65 ILCS 5/Art. 11 Div. 15.3

 
    (65 ILCS 5/Art. 11 Div. 15.3 heading)
DIVISION 15.3. WIND FARMS
(Source: P.A. 96-328, eff. 8-11-09.)

65 ILCS 5/11-15.3-1

    (65 ILCS 5/11-15.3-1)
    Sec. 11-15.3-1. Wind farms. A municipality may own and operate a wind generation turbine farm, either individually or jointly with another unit of local government, school district, or community college district that is authorized to own and operate a wind generation turbine farm, that directly or indirectly reduces the energy or other operating costs of the municipality.

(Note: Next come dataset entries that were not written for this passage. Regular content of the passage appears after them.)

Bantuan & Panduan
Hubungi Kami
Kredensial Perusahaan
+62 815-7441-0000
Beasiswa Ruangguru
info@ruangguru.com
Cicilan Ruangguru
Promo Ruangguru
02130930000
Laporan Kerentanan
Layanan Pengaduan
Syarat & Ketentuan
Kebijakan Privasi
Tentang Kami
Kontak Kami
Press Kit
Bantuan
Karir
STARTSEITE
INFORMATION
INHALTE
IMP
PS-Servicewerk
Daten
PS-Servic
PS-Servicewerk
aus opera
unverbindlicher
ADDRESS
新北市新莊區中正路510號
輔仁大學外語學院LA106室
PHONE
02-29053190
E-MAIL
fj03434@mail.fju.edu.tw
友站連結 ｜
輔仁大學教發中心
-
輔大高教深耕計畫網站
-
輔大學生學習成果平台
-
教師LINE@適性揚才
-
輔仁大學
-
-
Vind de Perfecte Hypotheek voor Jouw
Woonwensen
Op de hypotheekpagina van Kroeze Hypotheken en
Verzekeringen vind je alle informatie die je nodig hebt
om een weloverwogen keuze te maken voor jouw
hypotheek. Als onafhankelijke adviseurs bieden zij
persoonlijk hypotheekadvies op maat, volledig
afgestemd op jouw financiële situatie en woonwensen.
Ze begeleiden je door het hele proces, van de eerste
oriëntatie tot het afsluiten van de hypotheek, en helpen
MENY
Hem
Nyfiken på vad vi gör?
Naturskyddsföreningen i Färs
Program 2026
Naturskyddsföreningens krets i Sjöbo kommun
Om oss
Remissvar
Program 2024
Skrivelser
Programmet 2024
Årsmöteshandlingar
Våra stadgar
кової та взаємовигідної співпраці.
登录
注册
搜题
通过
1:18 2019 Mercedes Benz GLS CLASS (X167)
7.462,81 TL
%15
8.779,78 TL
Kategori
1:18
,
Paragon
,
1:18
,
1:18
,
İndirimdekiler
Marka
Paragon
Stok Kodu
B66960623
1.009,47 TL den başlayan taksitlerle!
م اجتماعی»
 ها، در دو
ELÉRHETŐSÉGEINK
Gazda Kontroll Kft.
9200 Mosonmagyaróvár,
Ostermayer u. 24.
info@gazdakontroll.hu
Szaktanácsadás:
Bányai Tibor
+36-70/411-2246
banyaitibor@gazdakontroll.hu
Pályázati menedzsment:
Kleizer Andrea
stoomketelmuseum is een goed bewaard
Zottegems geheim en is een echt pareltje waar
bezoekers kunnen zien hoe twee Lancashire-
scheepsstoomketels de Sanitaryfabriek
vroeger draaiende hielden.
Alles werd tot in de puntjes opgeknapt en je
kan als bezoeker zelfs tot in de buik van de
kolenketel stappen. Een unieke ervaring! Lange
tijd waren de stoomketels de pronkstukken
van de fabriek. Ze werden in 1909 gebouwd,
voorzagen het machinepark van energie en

The municipality may ask for the assistance of any State agency, including without limitation the Department of Commerce and Economic Opportunity, the Illinois Power Agency, or the Environmental Protection Agency, in obtaining financing options for a wind generation turbine farm.
(Source: P.A. 95-805, eff. 8-12-08.)

65 ILCS 5/Art. 11 Div. 15.4

 
    (65 ILCS 5/Art. 11 Div. 15.4 heading)
DIVISION 15.4. MUNICIPAL URBAN AGRICULTURAL AREAS
(Source: P.A. 100-1133, eff. 1-1-19.)

65 ILCS 5/11-15.4-5

    (65 ILCS 5/11-15.4-5)
    Sec. 11-15.4-5. Definitions. As used in this Division:
    "Agricultural product" means an agricultural, horticultural, viticultural, aquacultural, or vegetable product, either in its natural or processed state, that has been produced, processed, or otherwise had value added to it in this State. "Agricultural product" includes, but is not limited to, growing of grapes that will be processed into wine; bees; honey; fish or other aquacultural product; planting seed; livestock or livestock product; forestry product; and poultry or poultry product.
    "Aquaculture" means the controlled propagation, growth and harvest of aquatic organisms, including but not limited to fish, shellfish, mollusks, crustaceans, algae and other aquatic plants, by an aquaculturist.
    "Aquatic products" means any aquatic plants and animals or their by-products that are produced, grown, managed, harvested and marketed on an annual, semi-annual, biennial or short-term basis, in permitted aquaculture facilities.
    "Department" means the Department of Agriculture.
    "Livestock" means cattle; calves; sheep; swine; ratite birds, including, but not limited to, ostrich and emu; aquatic products obtained through aquaculture; llamas; alpaca; buffalo; elk documented as obtained from a legal source and not from the wild; goats; horses and other equines; or rabbits raised in confinement for human consumption.
    "Locally grown" means a product that was grown or raised in the same county or adjoining county in which the urban agricultural area is located.
    "Partner organization" means a nonprofit organization that meets standards set forth by Section 501(c)(3) of the Internal Revenue Code and whose mission includes supporting small, beginning, limited resource, or socially-disadvantaged farmers within municipalities.
    "Poultry" means any domesticated bird intended for human consumption.
    "Qualifying farmer" means an individual or entity that meets at least one of the following:
        (1) is a small or medium sized farmer;
        (2) is a beginning farmer;
        (3) is a limited resource farmer; or
        (4) is a socially-disadvantaged farmer.
    "Small or medium sized farmer", "beginning farmer", "limited resource farmer", and "socially-disadvantaged farmer" have the meanings given to those terms in rules adopted by the Department as provided in Section 205-65 of the Department of Agriculture Law.
    "Urban agricultural area" means an area defined by a municipality and entirely within that municipality's boundaries within which one or more qualifying farmers are processing, growing, raising, or otherwise producing locally-grown agricultural products.